:: DOCUMENT EXCERPT ::
+++

Saturday, April 15, 2017

From Garden to the Cliffs: Changes Part II

If you read Part I, then you know we left off at the Gardener's Cottage. Obviously, if you have a gardener's cottage, then there must have been a gardener, and if there be a gardener, there must be a garden in the story somewhere.

The gardener was one Robert Salisbury and Joseph Shipley had brought him from England to design his gardens and tend them on his new American retirement estate of Rockwood.

Salisbury is something of a mystery man in the Rockwood history, but we can surmise he must have
been a very good gardener given that Joseph moved him and his family to the estate and even had the cottage designed and built for him. Beyond the fact that Salisbury was a gardener, we know little. We don't even know if Salisbury gardened at Joseph's rented estate in England; although it would not be a bad assumption that he did. He may have influenced the overall Rockwood landscaping, but we don't know if that is a fact. Much evidence shows that Joseph himself did much of the design. Joseph Shipley tended to bring a lot of his favorite things to America. He even had trees uprooted and transported for replanting here. He collected exotic trees from all about, which makes Rockwood very interesting indeed. Whether Salisbury had any influence over the landscaping we don't know. We do know Salisbury continued working at Rockwood even after Joseph Shipley went under the dirt.


I couldn't replicate the photo of the Formal Garden because it was an arial shot taken in 1950.
The Kitchen Garden at the top next to the Carriage House is today the Rose Garden. The larger patch shown to the left of the Carriage House has changed a lot since 1950. Much is taken up by a little cluster of trees that appear as if one giant tree. These form a canapés over much of the plot and you can walk under the branches like going through a cave. Weddings are often performed on this plot and the bride come to the ceremony from out of these trees.

To the back of the Kitchen Garden and facing the Carriage House are the Potting Sheds and Boiler
Room. The picture of the sheds on the right was taken about 1900. There are two sheds with an entry into the garden between them.  Back in Shipley's time the one was a cold house for vegetables and the other contained a boiler and piping to make it a hothouse for the exotic plants that Shipley grew. In Joseph's time the garden was for growing vegetables, but starting in 1910, the Bringhurst Family converted it to a formal flower garden.

The current county gardeners still use the sheds for potting and for storing their equipment. The boiler is gone.

+++

:: RECORDS PROVIDED ::
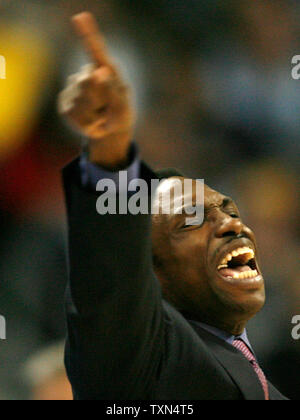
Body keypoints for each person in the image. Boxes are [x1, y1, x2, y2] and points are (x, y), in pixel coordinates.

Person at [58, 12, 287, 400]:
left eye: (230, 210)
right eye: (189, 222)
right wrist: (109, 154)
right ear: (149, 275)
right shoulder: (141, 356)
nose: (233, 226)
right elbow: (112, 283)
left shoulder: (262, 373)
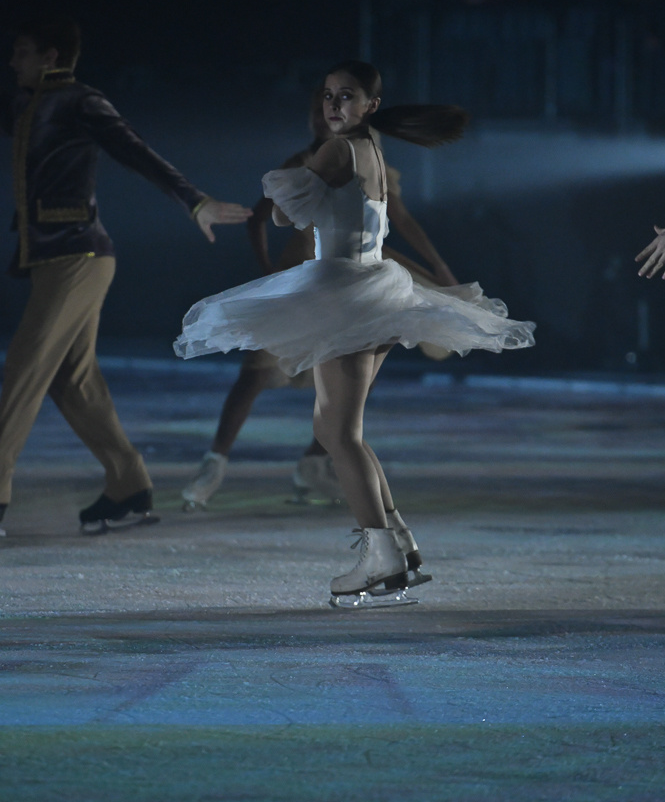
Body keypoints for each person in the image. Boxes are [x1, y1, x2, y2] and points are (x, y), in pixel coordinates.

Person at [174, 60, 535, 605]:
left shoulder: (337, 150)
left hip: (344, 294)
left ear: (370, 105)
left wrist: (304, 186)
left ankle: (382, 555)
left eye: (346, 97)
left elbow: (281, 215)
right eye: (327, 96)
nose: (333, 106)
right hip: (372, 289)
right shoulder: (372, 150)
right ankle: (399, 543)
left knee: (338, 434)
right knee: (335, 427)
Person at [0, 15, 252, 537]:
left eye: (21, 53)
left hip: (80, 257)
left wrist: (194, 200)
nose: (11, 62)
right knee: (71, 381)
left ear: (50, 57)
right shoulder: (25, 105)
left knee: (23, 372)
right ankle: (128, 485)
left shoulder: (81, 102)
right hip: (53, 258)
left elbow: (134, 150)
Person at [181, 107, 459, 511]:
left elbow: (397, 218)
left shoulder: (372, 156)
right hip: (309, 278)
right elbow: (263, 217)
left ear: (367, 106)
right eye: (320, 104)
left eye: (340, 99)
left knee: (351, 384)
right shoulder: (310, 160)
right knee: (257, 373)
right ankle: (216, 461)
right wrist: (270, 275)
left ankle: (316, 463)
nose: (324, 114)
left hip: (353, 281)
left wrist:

+++

:: TASKS FOR THIS EXERCISE ::
1) Using the Rockwood garden post above, say whether each statement agrees with the text, answering yes or no and quoting the deciding words exactly: (a) Joseph Shipley brought Robert Salisbury from England. (b) Salisbury stopped working at Rockwood when Joseph Shipley died. (c) The boiler is still in the sheds today.
2) Answer these questions from the Rockwood garden post above:
(a) What is the Kitchen Garden today?
(b) Starting in what year did the Bringhurst Family convert the garden to a formal flower garden?
(c) What do the current county gardeners use the sheds for?
3) Continue the Rockwood garden post from the point where it ends.

:: TASK-BY-TASK RESULTS ::
1)
(a) Yes: "Joseph Shipley had brought him from England to design his gardens and tend them"
(b) No: "We do know Salisbury continued working at Rockwood even after Joseph Shipley went under the dirt."
(c) No: "The boiler is gone."

2)
(a) The Rose Garden.
(b) 1910.
(c) Potting and storing their equipment.

3)
There are paths looping the gardens and the formal garden is surrounded by rose bushes. The garden is quite beautiful when in full bloom.

There is a stone wall blocking it off from the main grounds. Back in Shipley's day British custom dictate that garden's be hidden from view to the general public. Only invited guests of the family were invited to enjoy them.

On one end of the Mansion is a Conservatory, shown jutting out from the right side of the mansion. This is the rear of the mansion, by the way, taken from the rear lawn, which is protected by the ha-ha. Again, Shipley modeled the Conservatory on the one on the home he rented in England.

Both home were designed by the English architect, George Williams. The estate in England, near Liverpool, I believe, was named Wnycote.

The Conservatory if more promenade in this 1851 photograph of the rear of Wyncote on the left.

You can see how strikingly similar the two Neo Gothic Houses were to each other. They were so much alike I mistook the old photo of Wyncote for Rockwood when I posted the pictures on Facebook, where I pointed out that the tower behind the Mansion no longer existed at Rockwood. Of course not, there was never a tower at Rockwood.

Posing in the Conservatory around 1895 are George Kennedy Smith and Edward Bringhurst III, dressed as sailors. I could not go inside to snap pictures, so the photo on the left was taken through the window that the two boys had their backs toward.

There are shelves full of plants today just as there was in the 1895 photo, which blocked my getting the same view through the windows by the side of the mansion.




As mentioned earlier, Joseph Shipley liked his exotic plants and he had a hot-water heating system piped through the Conservatory to store these plants over the cold Delaware winters. In the summer the plants were carried out and planted in the garden. Seems like a lot of work to me.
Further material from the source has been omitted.